__Data excerpts__:

- - - -

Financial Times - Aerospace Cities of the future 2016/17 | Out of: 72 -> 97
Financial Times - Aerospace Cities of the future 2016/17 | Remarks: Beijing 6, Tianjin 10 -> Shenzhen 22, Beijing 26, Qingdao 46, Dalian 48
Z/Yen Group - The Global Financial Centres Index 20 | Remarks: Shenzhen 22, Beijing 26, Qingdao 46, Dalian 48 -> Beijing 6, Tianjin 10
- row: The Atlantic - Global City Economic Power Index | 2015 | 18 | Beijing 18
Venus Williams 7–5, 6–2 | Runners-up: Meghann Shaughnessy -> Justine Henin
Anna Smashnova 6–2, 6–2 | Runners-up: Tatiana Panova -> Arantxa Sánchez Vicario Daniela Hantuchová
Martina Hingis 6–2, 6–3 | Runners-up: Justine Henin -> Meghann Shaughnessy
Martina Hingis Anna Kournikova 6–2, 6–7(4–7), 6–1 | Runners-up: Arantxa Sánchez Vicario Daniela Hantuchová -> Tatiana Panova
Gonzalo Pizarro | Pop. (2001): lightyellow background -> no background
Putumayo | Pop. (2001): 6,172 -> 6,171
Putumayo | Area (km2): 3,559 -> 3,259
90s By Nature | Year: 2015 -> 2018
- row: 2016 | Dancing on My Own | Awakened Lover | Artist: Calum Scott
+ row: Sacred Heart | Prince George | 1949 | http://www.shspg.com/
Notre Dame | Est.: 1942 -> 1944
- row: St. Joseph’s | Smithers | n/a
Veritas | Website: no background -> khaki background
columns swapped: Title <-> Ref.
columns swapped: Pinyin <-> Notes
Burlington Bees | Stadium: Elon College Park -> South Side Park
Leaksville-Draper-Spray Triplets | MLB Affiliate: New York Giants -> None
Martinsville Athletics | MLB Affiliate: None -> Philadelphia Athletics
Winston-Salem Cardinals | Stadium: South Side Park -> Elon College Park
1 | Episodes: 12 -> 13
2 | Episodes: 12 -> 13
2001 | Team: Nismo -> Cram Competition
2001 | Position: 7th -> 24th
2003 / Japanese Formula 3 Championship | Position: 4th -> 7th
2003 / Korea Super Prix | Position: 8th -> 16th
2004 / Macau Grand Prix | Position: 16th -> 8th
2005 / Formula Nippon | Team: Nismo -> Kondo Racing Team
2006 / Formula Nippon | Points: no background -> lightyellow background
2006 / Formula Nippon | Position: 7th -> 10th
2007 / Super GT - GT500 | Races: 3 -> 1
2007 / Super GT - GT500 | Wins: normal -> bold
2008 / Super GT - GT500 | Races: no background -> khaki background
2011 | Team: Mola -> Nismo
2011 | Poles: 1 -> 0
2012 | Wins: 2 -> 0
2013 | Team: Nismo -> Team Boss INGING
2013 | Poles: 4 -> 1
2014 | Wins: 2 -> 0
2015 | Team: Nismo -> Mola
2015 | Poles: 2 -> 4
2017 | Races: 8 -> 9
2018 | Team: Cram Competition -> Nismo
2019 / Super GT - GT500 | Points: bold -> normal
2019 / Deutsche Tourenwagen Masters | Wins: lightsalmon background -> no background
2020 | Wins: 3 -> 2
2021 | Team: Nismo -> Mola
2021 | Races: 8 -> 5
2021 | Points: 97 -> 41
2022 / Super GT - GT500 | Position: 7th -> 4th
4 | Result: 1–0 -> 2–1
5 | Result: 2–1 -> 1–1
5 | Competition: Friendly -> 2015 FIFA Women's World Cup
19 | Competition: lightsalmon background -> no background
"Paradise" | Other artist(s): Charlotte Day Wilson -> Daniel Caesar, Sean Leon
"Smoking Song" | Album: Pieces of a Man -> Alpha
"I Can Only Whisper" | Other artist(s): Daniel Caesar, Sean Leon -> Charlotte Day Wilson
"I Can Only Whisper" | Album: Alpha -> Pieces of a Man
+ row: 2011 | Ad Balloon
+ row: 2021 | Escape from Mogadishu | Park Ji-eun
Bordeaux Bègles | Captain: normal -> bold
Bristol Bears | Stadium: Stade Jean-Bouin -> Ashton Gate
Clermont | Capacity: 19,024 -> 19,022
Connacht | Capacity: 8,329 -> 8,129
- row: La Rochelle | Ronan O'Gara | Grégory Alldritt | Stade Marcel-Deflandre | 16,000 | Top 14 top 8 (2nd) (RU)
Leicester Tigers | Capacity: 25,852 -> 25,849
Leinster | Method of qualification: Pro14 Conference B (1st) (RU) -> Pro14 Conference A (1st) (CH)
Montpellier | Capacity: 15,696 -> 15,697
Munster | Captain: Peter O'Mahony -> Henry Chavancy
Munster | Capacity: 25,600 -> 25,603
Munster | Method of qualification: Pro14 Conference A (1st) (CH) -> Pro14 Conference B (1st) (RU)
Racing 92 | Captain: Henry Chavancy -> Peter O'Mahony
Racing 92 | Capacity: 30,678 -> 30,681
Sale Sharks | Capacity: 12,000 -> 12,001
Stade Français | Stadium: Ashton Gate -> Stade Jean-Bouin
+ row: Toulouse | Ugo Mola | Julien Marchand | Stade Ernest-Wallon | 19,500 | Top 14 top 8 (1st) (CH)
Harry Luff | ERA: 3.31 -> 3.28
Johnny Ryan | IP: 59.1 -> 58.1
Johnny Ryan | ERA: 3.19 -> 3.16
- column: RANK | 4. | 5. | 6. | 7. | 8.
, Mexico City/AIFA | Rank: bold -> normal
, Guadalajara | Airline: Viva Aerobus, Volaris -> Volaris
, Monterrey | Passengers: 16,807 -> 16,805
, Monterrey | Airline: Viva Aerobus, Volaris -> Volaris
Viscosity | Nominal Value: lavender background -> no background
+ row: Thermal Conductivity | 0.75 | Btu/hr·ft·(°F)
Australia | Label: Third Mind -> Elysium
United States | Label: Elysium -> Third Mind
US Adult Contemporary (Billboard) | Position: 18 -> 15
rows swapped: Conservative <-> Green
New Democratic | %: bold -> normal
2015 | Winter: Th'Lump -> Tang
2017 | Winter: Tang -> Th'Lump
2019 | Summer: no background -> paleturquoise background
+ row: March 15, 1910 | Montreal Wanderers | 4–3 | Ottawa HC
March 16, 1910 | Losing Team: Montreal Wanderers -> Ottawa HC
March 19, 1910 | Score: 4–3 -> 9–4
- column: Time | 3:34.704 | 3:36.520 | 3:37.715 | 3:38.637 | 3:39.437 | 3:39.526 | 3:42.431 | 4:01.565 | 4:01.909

- - - -

Copy out all of the records above line for line, without changing anything.

Financial Times - Aerospace Cities of the future 2016/17 | Out of: 72 -> 97
Financial Times - Aerospace Cities of the future 2016/17 | Remarks: Beijing 6, Tianjin 10 -> Shenzhen 22, Beijing 26, Qingdao 46, Dalian 48
Z/Yen Group - The Global Financial Centres Index 20 | Remarks: Shenzhen 22, Beijing 26, Qingdao 46, Dalian 48 -> Beijing 6, Tianjin 10
- row: The Atlantic - Global City Economic Power Index | 2015 | 18 | Beijing 18
Venus Williams 7–5, 6–2 | Runners-up: Meghann Shaughnessy -> Justine Henin
Anna Smashnova 6–2, 6–2 | Runners-up: Tatiana Panova -> Arantxa Sánchez Vicario Daniela Hantuchová
Martina Hingis 6–2, 6–3 | Runners-up: Justine Henin -> Meghann Shaughnessy
Martina Hingis Anna Kournikova 6–2, 6–7(4–7), 6–1 | Runners-up: Arantxa Sánchez Vicario Daniela Hantuchová -> Tatiana Panova
Gonzalo Pizarro | Pop. (2001): lightyellow background -> no background
Putumayo | Pop. (2001): 6,172 -> 6,171
Putumayo | Area (km2): 3,559 -> 3,259
90s By Nature | Year: 2015 -> 2018
- row: 2016 | Dancing on My Own | Awakened Lover | Artist: Calum Scott
+ row: Sacred Heart | Prince George | 1949 | http://www.shspg.com/
Notre Dame | Est.: 1942 -> 1944
- row: St. Joseph’s | Smithers | n/a
Veritas | Website: no background -> khaki background
columns swapped: Title <-> Ref.
columns swapped: Pinyin <-> Notes
Burlington Bees | Stadium: Elon College Park -> South Side Park
Leaksville-Draper-Spray Triplets | MLB Affiliate: New York Giants -> None
Martinsville Athletics | MLB Affiliate: None -> Philadelphia Athletics
Winston-Salem Cardinals | Stadium: South Side Park -> Elon College Park
1 | Episodes: 12 -> 13
2 | Episodes: 12 -> 13
2001 | Team: Nismo -> Cram Competition
2001 | Position: 7th -> 24th
2003 / Japanese Formula 3 Championship | Position: 4th -> 7th
2003 / Korea Super Prix | Position: 8th -> 16th
2004 / Macau Grand Prix | Position: 16th -> 8th
2005 / Formula Nippon | Team: Nismo -> Kondo Racing Team
2006 / Formula Nippon | Points: no background -> lightyellow background
2006 / Formula Nippon | Position: 7th -> 10th
2007 / Super GT - GT500 | Races: 3 -> 1
2007 / Super GT - GT500 | Wins: normal -> bold
2008 / Super GT - GT500 | Races: no background -> khaki background
2011 | Team: Mola -> Nismo
2011 | Poles: 1 -> 0
2012 | Wins: 2 -> 0
2013 | Team: Nismo -> Team Boss INGING
2013 | Poles: 4 -> 1
2014 | Wins: 2 -> 0
2015 | Team: Nismo -> Mola
2015 | Poles: 2 -> 4
2017 | Races: 8 -> 9
2018 | Team: Cram Competition -> Nismo
2019 / Super GT - GT500 | Points: bold -> normal
2019 / Deutsche Tourenwagen Masters | Wins: lightsalmon background -> no background
2020 | Wins: 3 -> 2
2021 | Team: Nismo -> Mola
2021 | Races: 8 -> 5
2021 | Points: 97 -> 41
2022 / Super GT - GT500 | Position: 7th -> 4th
4 | Result: 1–0 -> 2–1
5 | Result: 2–1 -> 1–1
5 | Competition: Friendly -> 2015 FIFA Women's World Cup
19 | Competition: lightsalmon background -> no background
"Paradise" | Other artist(s): Charlotte Day Wilson -> Daniel Caesar, Sean Leon
"Smoking Song" | Album: Pieces of a Man -> Alpha
"I Can Only Whisper" | Other artist(s): Daniel Caesar, Sean Leon -> Charlotte Day Wilson
"I Can Only Whisper" | Album: Alpha -> Pieces of a Man
+ row: 2011 | Ad Balloon
+ row: 2021 | Escape from Mogadishu | Park Ji-eun
Bordeaux Bègles | Captain: normal -> bold
Bristol Bears | Stadium: Stade Jean-Bouin -> Ashton Gate
Clermont | Capacity: 19,024 -> 19,022
Connacht | Capacity: 8,329 -> 8,129
- row: La Rochelle | Ronan O'Gara | Grégory Alldritt | Stade Marcel-Deflandre | 16,000 | Top 14 top 8 (2nd) (RU)
Leicester Tigers | Capacity: 25,852 -> 25,849
Leinster | Method of qualification: Pro14 Conference B (1st) (RU) -> Pro14 Conference A (1st) (CH)
Montpellier | Capacity: 15,696 -> 15,697
Munster | Captain: Peter O'Mahony -> Henry Chavancy
Munster | Capacity: 25,600 -> 25,603
Munster | Method of qualification: Pro14 Conference A (1st) (CH) -> Pro14 Conference B (1st) (RU)
Racing 92 | Captain: Henry Chavancy -> Peter O'Mahony
Racing 92 | Capacity: 30,678 -> 30,681
Sale Sharks | Capacity: 12,000 -> 12,001
Stade Français | Stadium: Ashton Gate -> Stade Jean-Bouin
+ row: Toulouse | Ugo Mola | Julien Marchand | Stade Ernest-Wallon | 19,500 | Top 14 top 8 (1st) (CH)
Harry Luff | ERA: 3.31 -> 3.28
Johnny Ryan | IP: 59.1 -> 58.1
Johnny Ryan | ERA: 3.19 -> 3.16
- column: RANK | 4. | 5. | 6. | 7. | 8.
, Mexico City/AIFA | Rank: bold -> normal
, Guadalajara | Airline: Viva Aerobus, Volaris -> Volaris
, Monterrey | Passengers: 16,807 -> 16,805
, Monterrey | Airline: Viva Aerobus, Volaris -> Volaris
Viscosity | Nominal Value: lavender background -> no background
+ row: Thermal Conductivity | 0.75 | Btu/hr·ft·(°F)
Australia | Label: Third Mind -> Elysium
United States | Label: Elysium -> Third Mind
US Adult Contemporary (Billboard) | Position: 18 -> 15
rows swapped: Conservative <-> Green
New Democratic | %: bold -> normal
2015 | Winter: Th'Lump -> Tang
2017 | Winter: Tang -> Th'Lump
2019 | Summer: no background -> paleturquoise background
+ row: March 15, 1910 | Montreal Wanderers | 4–3 | Ottawa HC
March 16, 1910 | Losing Team: Montreal Wanderers -> Ottawa HC
March 19, 1910 | Score: 4–3 -> 9–4
- column: Time | 3:34.704 | 3:36.520 | 3:37.715 | 3:38.637 | 3:39.437 | 3:39.526 | 3:42.431 | 4:01.565 | 4:01.909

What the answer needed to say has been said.